Figure 10: frequency distribution for tokens
We used API accessing with keys to extract two data sets which are the monthly loans and leases of commercial banks and the loan rate or the monthly average loan rate from 2007 to 2018 in the Nasdaq Data Link: https://data.nasdaq.com/data/FRED-federal-reserve-economic-data. We convert the dates to periods and construct two data frames for each of the two data sets. Then, we plot the data using matplotlib. In figures 11 and 12, we can see that the rapid increase in loan amounts and the big drop in the interest rate continued until 2016 because the central bank decided to increase the interest rate to fight against inflation from December 2015. Therefore, the increase in loan amount is slowing down and the interest rate has a small increase after that.
# get the key
def read_key(keyfile):
with open(keyfile) as f:
return f.readline().strip("\n")
# key = read_key("api-keys/nasdaq.txt")
key='sY_c6PzsF-4fdXxfmwU9'
# access API of time series loan amount for commercial bank
response = requests.get("https://data.nasdaq.com/api/v3/datasets/120925/data", params = {
"api_key": key ,
"start_date":'2007-01-01',
"end_date":'2018-12-01'
})
response.raise_for_status()
data=response.json()['dataset_data']
# convert to dataframe
df1 = pd.DataFrame(data['data'],columns=['Date','Value'])
df1["Date"] = pd.to_datetime(df1["Date"])
df1=df1.loc[::-1]
# access API of interest rate for United States
response2 = requests.get("https://data.nasdaq.com/api/v3/datasets/25238617/data", params = {
"api_key": key ,
"start_date":'2007-01-01',
"end_date":'2018-12-01'
})
response2.raise_for_status()
data2=response2.json()['dataset_data']
# convert to dataframe
df2 = pd.DataFrame(data2['data'],columns=['Date','Average Loan Rate (percent)'])
df2=df2.iloc[::-1]
df2["Date"] = pd.to_datetime(df2["Date"])
df2.head()
# plot two dataframes
fig, (ax1, ax2) = plt.subplots(nrows=1, ncols=2, figsize=(15, 5))
ax1.plot_date(df1['Date'],df1['Value'],'c')
ax1.axvline(x=16785,color = 'orange',linestyle='dashed')
ax1.set(title='Commercial Banks Loans',xlabel = 'Date', ylabel = 'Total Loans Amount')
ax2.plot_date(df2['Date'],df2['Average Loan Rate (percent)'],'c')
ax2.axvline(x=16785,color = 'orange',linestyle='dashed')
ax2.set(title = 'Loan rate of Commercial Banks', xlabel = 'Date', ylabel = 'Average Loan Rate (percent)')
plt.show()

▶ _Information supplied_:

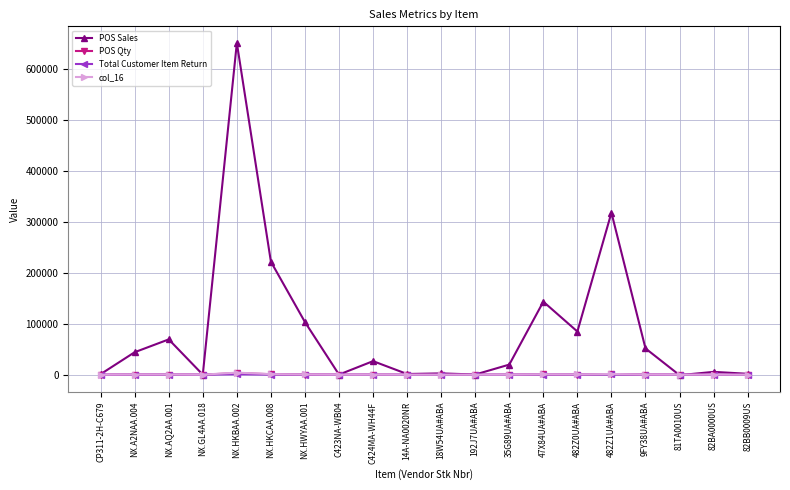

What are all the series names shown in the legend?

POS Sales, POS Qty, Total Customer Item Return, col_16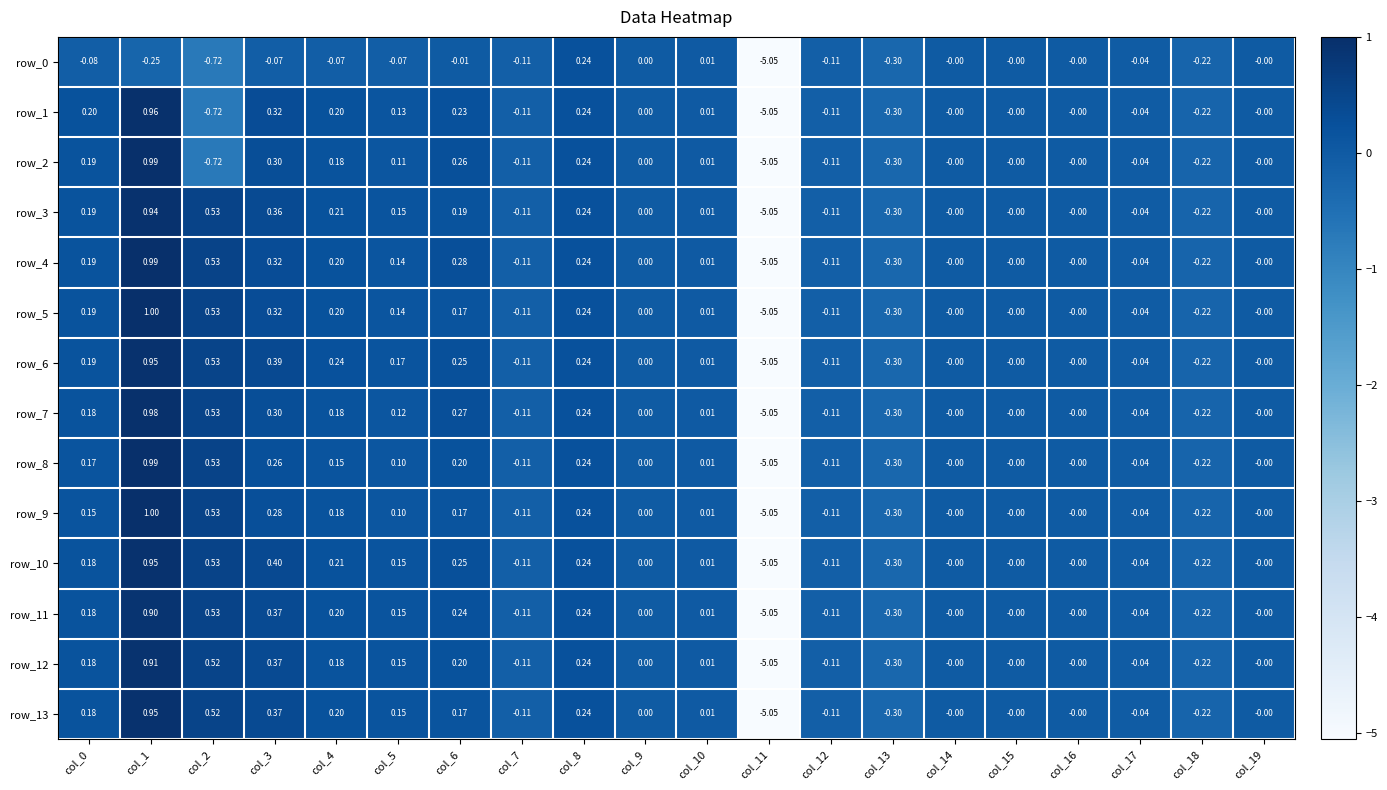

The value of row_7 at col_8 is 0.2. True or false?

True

▶ _Work instructions_:
1. Answer these questions from the loan-data text.
(a) Which years does the extracted data cover?
(b) From when did the central bank decide to raise the interest rate to fight inflation?
(c) What color is the dashed vertical line drawn on both plots?
2. Write out the loan-data text between "# get the key" and "response.raise_for_status()", inclusive.

▶ _Solutions in order_:
1.
(a) 2007 to 2018
(b) December 2015
(c) Orange

2.
# get the key
def read_key(keyfile):
with open(keyfile) as f:
return f.readline().strip("\n")
# key = read_key("api-keys/nasdaq.txt")
key='sY_c6PzsF-4fdXxfmwU9'
# access API of time series loan amount for commercial bank
response = requests.get("https://data.nasdaq.com/api/v3/datasets/120925/data", params = {
"api_key": key ,
"start_date":'2007-01-01',
"end_date":'2018-12-01'
})
response.raise_for_status()